(A note from your FeedTheSpirit host Bobbie Lewis) This week’s blog is by guest writer Jean Alicia Elster, whose work as a writer is recommended by our ReadTheSpirit magazine. Our latest coverage of her children’s book The Colored Car was published in Debra Darvick’s column in September. She is the granddaughter of Douglas and Maber (May) Jackson Ford, whose family story forms the basis of The Colored Car. Her other books include Who’s Jim Hines?—which was selected as a Michigan Notable Book—as well as I’ll Do the Right Thing and I Have a Dream, Too!
By JEAN ALICIA ELSTER
I offer this paraphrase of a commonly quoted Biblical passage from 2 Thessalonians 3:10: If you do not work, then you will not eat.
This phrase is often quoted as an admonition against idleness and laziness. I dare say it is the reason that people standing at the corners of well-traveled intersections of our urban centers or even at freeway exits hold up signs saying, “Will work for food.” It is ingrained within our Judeo-Christian notion of ethics that expecting a meal or other form of sustenance without doing something in return to warrant the receipt of that meal is, well, sinful.

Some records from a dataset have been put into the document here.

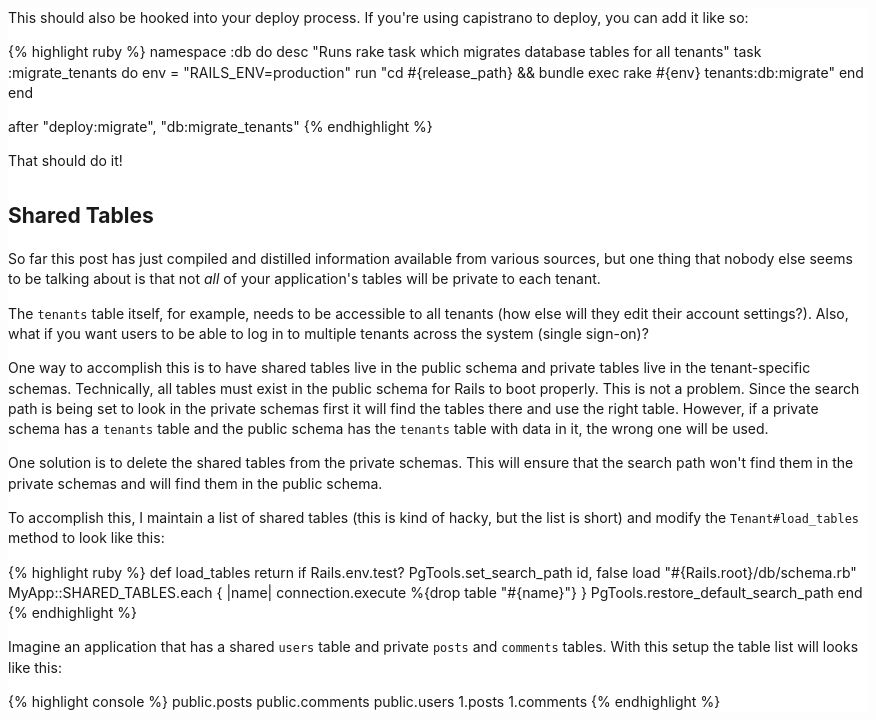 This should also be hooked into your deploy process. If you're using capistrano to deploy, you can add it like so:

{% highlight ruby %}
namespace :db do
  desc "Runs rake task which migrates database tables for all tenants"
  task :migrate_tenants do
    env = "RAILS_ENV=production"
    run "cd #{release_path} && bundle exec rake #{env} tenants:db:migrate"
  end
end

after "deploy:migrate", "db:migrate_tenants"
{% endhighlight %}

That should do it!

## Shared Tables

So far this post has just compiled and distilled information available from various sources, but one thing that nobody else seems to be talking about is that not _all_ of your application's tables will be private to each tenant.

The `tenants` table itself, for example, needs to be accessible to all tenants (how else will they edit their account settings?). Also, what if you want users to be able to log in to multiple tenants across the system (single sign-on)?

One way to accomplish this is to have shared tables live in the public schema and private tables live in the tenant-specific schemas. Technically, all tables must exist in the public schema for Rails to boot properly. This is not a problem. Since the search path is being set to look in the private schemas first it will find the tables there and use the right table. However, if a private schema has a `tenants` table and the public schema has the `tenants` table with data in it, the wrong one will be used.

One solution is to delete the shared tables from the private schemas. This will ensure that the search path won't find them in the private schemas and will find them in the public schema.

To accomplish this, I maintain a list of shared tables (this is kind of hacky, but the list is short) and modify the `Tenant#load_tables` method to look like this:

{% highlight ruby %}
def load_tables
  return if Rails.env.test?
  PgTools.set_search_path id, false
  load "#{Rails.root}/db/schema.rb"
  MyApp::SHARED_TABLES.each { |name| connection.execute %{drop table "#{name}"} }
  PgTools.restore_default_search_path
end
{% endhighlight %}

Imagine an application that has a shared `users` table and private `posts` and `comments` tables. With this setup the table list will looks like this:

{% highlight console %}
public.posts
public.comments
public.users
1.posts
1.comments
{% endhighlight %}
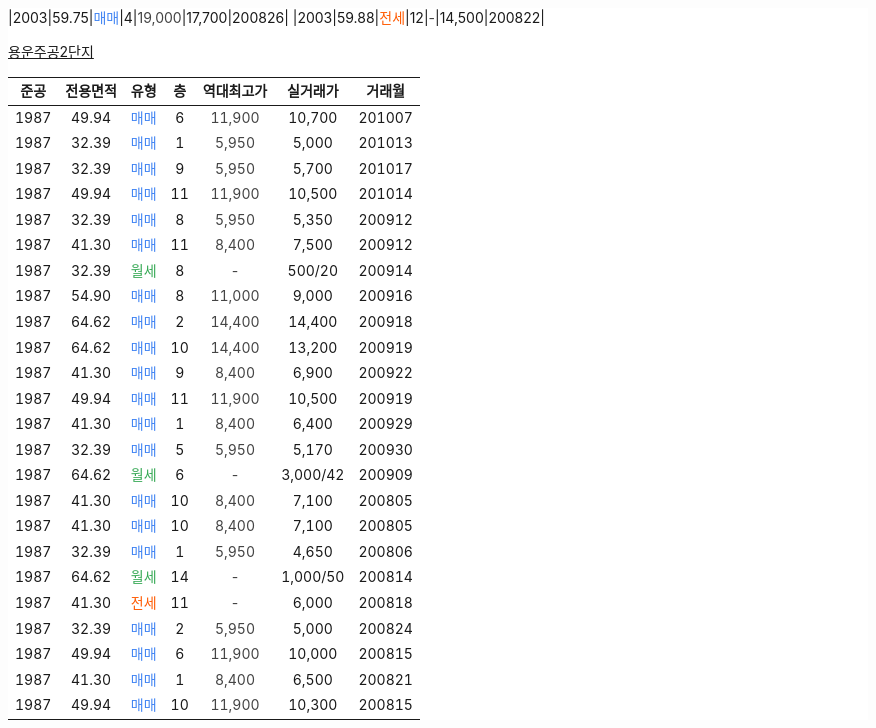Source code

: |2003|59.75|<span style="color:#4285f3">매매</span>|4|<span style="color:#444444">19,000</span>|17,700|200826|
|2003|59.88|<span style="color:#ff5a00">전세</span>|12|<span style="color:#444444">-</span>|14,500|200822|


<script async src="//pagead2.googlesyndication.com/pagead/js/adsbygoogle.js"></script>

<ins class="adsbygoogle"
     style="display:block"
     data-ad-client="ca-pub-2446590836940007"
     data-ad-slot="1659523306"
     data-ad-format="auto"
     data-full-width-responsive="true"></ins>
<script>
(adsbygoogle = window.adsbygoogle || []).push({});
</script>


[용운주공2단지](https://search.naver.com/search.naver?query=%EB%8C%80%EC%A0%84%EA%B4%91%EC%97%AD%EC%8B%9C+%EB%8F%99%EA%B5%AC+%EC%9A%A9%EC%9A%B4%EB%8F%99+%EC%9A%A9%EC%9A%B4%EC%A3%BC%EA%B3%B52%EB%8B%A8%EC%A7%80)

|준공|전용면적|유형|층|역대최고가|실거래가|거래월|
|:---:|:---:|:---:|:---:|:---:|:---:|:---:|
|1987|49.94|<span style="color:#4285f3">매매</span>|6|<span style="color:#444444">11,900</span>|10,700|201007|
|1987|32.39|<span style="color:#4285f3">매매</span>|1|<span style="color:#444444">5,950</span>|5,000|201013|
|1987|32.39|<span style="color:#4285f3">매매</span>|9|<span style="color:#444444">5,950</span>|5,700|201017|
|1987|49.94|<span style="color:#4285f3">매매</span>|11|<span style="color:#444444">11,900</span>|10,500|201014|
|1987|32.39|<span style="color:#4285f3">매매</span>|8|<span style="color:#444444">5,950</span>|5,350|200912|
|1987|41.30|<span style="color:#4285f3">매매</span>|11|<span style="color:#444444">8,400</span>|7,500|200912|
|1987|32.39|<span style="color:#34a853">월세</span>|8|<span style="color:#444444">-</span>|500/20|200914|
|1987|54.90|<span style="color:#4285f3">매매</span>|8|<span style="color:#444444">11,000</span>|9,000|200916|
|1987|64.62|<span style="color:#4285f3">매매</span>|2|<span style="color:#444444">14,400</span>|14,400|200918|
|1987|64.62|<span style="color:#4285f3">매매</span>|10|<span style="color:#444444">14,400</span>|13,200|200919|
|1987|41.30|<span style="color:#4285f3">매매</span>|9|<span style="color:#444444">8,400</span>|6,900|200922|
|1987|49.94|<span style="color:#4285f3">매매</span>|11|<span style="color:#444444">11,900</span>|10,500|200919|
|1987|41.30|<span style="color:#4285f3">매매</span>|1|<span style="color:#444444">8,400</span>|6,400|200929|
|1987|32.39|<span style="color:#4285f3">매매</span>|5|<span style="color:#444444">5,950</span>|5,170|200930|
|1987|64.62|<span style="color:#34a853">월세</span>|6|<span style="color:#444444">-</span>|3,000/42|200909|
|1987|41.30|<span style="color:#4285f3">매매</span>|10|<span style="color:#444444">8,400</span>|7,100|200805|
|1987|41.30|<span style="color:#4285f3">매매</span>|10|<span style="color:#444444">8,400</span>|7,100|200805|
|1987|32.39|<span style="color:#4285f3">매매</span>|1|<span style="color:#444444">5,950</span>|4,650|200806|
|1987|64.62|<span style="color:#34a853">월세</span>|14|<span style="color:#444444">-</span>|1,000/50|200814|
|1987|41.30|<span style="color:#ff5a00">전세</span>|11|<span style="color:#444444">-</span>|6,000|200818|
|1987|32.39|<span style="color:#4285f3">매매</span>|2|<span style="color:#444444">5,950</span>|5,000|200824|
|1987|49.94|<span style="color:#4285f3">매매</span>|6|<span style="color:#444444">11,900</span>|10,000|200815|
|1987|41.30|<span style="color:#4285f3">매매</span>|1|<span style="color:#444444">8,400</span>|6,500|200821|
|1987|49.94|<span style="color:#4285f3">매매</span>|10|<span style="color:#444444">11,900</span>|10,300|200815|
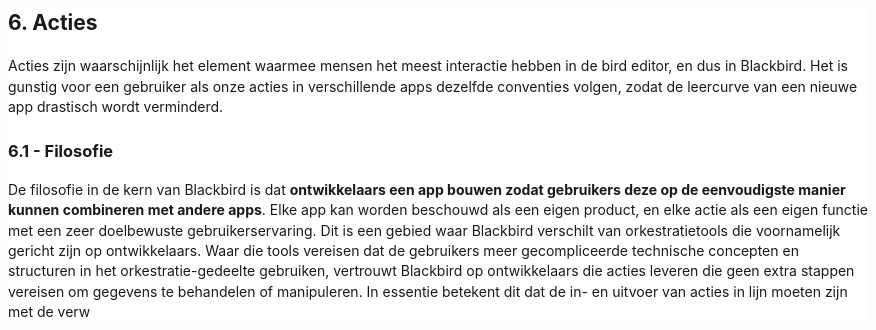 ## 6. Acties

Acties zijn waarschijnlijk het element waarmee mensen het meest interactie hebben in de bird editor, en dus in Blackbird. Het is gunstig voor een gebruiker als onze acties in verschillende apps dezelfde conventies volgen, zodat de leercurve van een nieuwe app drastisch wordt verminderd.

### 6.1 - Filosofie

De filosofie in de kern van Blackbird is dat **ontwikkelaars een app bouwen zodat gebruikers deze op de eenvoudigste manier kunnen combineren met andere apps**. Elke app kan worden beschouwd als een eigen product, en elke actie als een eigen functie met een zeer doelbewuste gebruikerservaring. Dit is een gebied waar Blackbird verschilt van orkestratietools die voornamelijk gericht zijn op ontwikkelaars. Waar die tools vereisen dat de gebruikers meer gecompliceerde technische concepten en structuren in het orkestratie-gedeelte gebruiken, vertrouwt Blackbird op ontwikkelaars die acties leveren die geen extra stappen vereisen om gegevens te behandelen of manipuleren. In essentie betekent dit dat de in- en uitvoer van acties in lijn moeten zijn met de verw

That said, while writing my most recently published book, The Colored Car, which takes place in the city of Detroit in 1937, I came to appreciate another take on the 2Thessalonians verse. This second paraphrase embodies the food ethos of that particular era in our American history that is too often lost in our 21st century world of carryout meals and processed food: If you do not work in the preparation of your food or your meal, then you will not eat.
‘The Colored Car’: A novel based on family history
The Colored Car is based upon actual events in my family’s history. And, in the summer of 1937, my grandmother, “May” Ford, put up (canned) fresh fruits and vegetables in the family’s summer kitchen adjacent to the wood yard that was the core of my grandfather’s business. Times were tough, and my grandmother often helped neighborhood families by sharing the food that she preserved.
In Chapter One, I describe my grandmother chopping, grinding, grating, boiling and, not to forget, sweating to make that pungent mixture of cabbage, onions, celery, hot peppers, green tomatoes, vinegar and pickling spices known as piccalilli or cha-cha. That substantial concoction could stand on its own as a side dish or be heaped on a sandwich. The not-even-close approximation we have to that today is the unnaturally green-colored relish found in the condiment section of the grocery store.
Homemade grape jelly
Chapter Six tells how May Ford made jars of grape jelly. She washed and boiled bushels of grapes and then strained them – twice – through a muslin bag. Her hands were, at that point, purple, and she was only half way through the jelly-making process.
No, we will never return to the days when work and food were that closely related. We are firmly in the 21st century and there is no turning back. But that Biblical admonition at the very least mandates that we, even occasionally, seek a more direct relationship between work and food. That we feel the satisfaction of making — that is, causing to come into being — what we eat.
Having written those chapters and internalized those processes, I am now ready to more fully embrace the connection between work and food. Piccalilli and grape jelly provide a very good start!